I am experiencing a flurry of emotions after a certain meeting where I shared my thoughts honestly. I am taking the time to identify these feelings and what triggered them.

While I feel relieved for sharing my thoughts...

I feel hurt. I felt unsupported, abandoned and betrayed. Many of the things I said, I said them on behalf of others, but to not get support but silence... that hurt. Being a natural people pleaser, being a bad guy is hard. but I decided to say what I had to say because what happened did hurt the team... but sadly, the people I spoke up for then decided to say different things. 

When I heard who the leadership was going to be passed to - i'm not gonna lie. I was shocked. I felt dismissed. And I know this is a personal issue that I have - ever since my health issues, I tend to be overlooked/passed on. I don't know if its the case this time and I don't want to jump the gun. But I am hurt. On one hand, I know I don't have the organization skills - that I will fully admit. However, I know I've been most convicted of this ministry. 

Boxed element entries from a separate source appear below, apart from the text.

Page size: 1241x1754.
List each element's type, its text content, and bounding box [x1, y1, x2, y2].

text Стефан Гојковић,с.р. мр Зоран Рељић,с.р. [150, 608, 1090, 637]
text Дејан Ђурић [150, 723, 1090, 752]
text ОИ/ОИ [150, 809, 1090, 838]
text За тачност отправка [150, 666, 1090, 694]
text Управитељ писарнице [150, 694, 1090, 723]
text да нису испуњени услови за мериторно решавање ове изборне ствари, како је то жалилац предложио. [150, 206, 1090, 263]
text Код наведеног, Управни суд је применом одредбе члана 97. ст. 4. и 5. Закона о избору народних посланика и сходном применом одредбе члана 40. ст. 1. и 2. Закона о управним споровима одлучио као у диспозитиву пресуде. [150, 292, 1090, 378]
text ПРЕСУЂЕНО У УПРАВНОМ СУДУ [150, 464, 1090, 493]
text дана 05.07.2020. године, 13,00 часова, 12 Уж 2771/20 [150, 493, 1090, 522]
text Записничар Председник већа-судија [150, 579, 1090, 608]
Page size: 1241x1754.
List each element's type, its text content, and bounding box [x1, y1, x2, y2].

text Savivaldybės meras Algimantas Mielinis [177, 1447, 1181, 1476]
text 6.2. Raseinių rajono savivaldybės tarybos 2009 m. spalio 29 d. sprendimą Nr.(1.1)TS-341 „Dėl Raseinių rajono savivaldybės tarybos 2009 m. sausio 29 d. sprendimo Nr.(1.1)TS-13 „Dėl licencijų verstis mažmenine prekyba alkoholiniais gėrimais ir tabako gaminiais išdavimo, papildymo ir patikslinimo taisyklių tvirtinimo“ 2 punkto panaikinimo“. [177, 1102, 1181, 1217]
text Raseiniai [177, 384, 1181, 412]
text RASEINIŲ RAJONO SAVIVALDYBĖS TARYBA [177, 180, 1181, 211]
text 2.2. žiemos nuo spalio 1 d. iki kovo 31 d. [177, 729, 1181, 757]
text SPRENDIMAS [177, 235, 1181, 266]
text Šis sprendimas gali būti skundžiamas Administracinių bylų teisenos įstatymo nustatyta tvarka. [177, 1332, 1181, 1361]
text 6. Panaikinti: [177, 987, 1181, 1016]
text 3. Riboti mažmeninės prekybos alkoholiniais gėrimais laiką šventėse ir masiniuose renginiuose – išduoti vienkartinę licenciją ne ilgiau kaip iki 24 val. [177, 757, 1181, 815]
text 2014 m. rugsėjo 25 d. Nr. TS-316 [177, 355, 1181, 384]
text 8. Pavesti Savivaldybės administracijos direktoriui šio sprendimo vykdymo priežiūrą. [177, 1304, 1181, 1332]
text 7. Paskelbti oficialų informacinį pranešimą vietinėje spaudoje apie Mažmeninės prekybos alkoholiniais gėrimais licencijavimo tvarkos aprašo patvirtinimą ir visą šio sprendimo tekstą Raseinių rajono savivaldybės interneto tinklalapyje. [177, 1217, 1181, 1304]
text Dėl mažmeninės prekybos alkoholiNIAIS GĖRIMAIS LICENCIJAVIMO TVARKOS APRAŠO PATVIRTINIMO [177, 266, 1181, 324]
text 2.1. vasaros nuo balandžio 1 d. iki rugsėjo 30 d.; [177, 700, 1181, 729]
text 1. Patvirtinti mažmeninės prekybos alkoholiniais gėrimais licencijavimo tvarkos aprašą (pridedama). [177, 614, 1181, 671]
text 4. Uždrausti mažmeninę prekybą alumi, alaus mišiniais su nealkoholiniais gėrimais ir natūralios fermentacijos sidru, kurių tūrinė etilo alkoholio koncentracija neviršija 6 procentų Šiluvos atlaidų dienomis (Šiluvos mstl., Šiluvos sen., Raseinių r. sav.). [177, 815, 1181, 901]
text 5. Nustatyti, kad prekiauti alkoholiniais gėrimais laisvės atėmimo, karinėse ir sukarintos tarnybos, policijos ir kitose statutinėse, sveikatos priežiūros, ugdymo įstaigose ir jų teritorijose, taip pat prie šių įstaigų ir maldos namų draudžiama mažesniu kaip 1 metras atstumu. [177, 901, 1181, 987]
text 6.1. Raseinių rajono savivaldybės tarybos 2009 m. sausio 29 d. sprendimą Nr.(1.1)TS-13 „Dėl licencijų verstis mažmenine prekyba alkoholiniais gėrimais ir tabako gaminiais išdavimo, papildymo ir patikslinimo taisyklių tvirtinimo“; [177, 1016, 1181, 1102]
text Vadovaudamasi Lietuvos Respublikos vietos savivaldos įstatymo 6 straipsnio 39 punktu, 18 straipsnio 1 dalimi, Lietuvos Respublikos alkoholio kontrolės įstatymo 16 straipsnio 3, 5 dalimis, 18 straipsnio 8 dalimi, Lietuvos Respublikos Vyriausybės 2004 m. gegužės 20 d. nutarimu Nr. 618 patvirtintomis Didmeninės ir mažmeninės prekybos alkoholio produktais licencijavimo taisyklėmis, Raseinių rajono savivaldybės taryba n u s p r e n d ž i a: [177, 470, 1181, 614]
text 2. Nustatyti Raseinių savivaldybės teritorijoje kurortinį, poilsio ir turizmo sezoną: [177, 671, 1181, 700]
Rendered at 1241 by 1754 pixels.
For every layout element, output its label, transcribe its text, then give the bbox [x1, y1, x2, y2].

I also felt frustrated that I was misunderstood. I never spoke about passion.. but the ones who took offense kept referring to passion. What I meant was conviction. Conviction that God is in control and that God provides and equips. 

There were moments where I wanted to jump in to clarify my points, but something in me realized that the defensiveness had already set in... if the people there were not willing to be honest, but instead tried to make themselves feel better... there was no point trying to explain what I meant. 

to be honest, there were times when I had to stop myself from rolling my eyes from the things that were said - which I felt were untrue. I had been fighting for the next gen to come in and was told no. and today they said the next gen doesn't want to come in. 

they claim they didn't say no to not having refreshments. 

To a point, I nearly wanted to blurt out that all this was bullshit (not a word I use in my daily vocab but it made me realize how frustrated I was).

I think i'm also just exhausted since I'm unwell. I know a part of me wants to throw a tantrum and threaten to leave but I know that's not helpful. Another part of me wants to ask how they came to the decision to have someone who has shared that she wants to take a break to take over. But I know I'm not in a calm state to do so. It took a lot out of me not to react when I heard the news.

Lord, please reveal my heart and intentions, and test them. Help me be aligned to Your Will, and not my own prideful wants.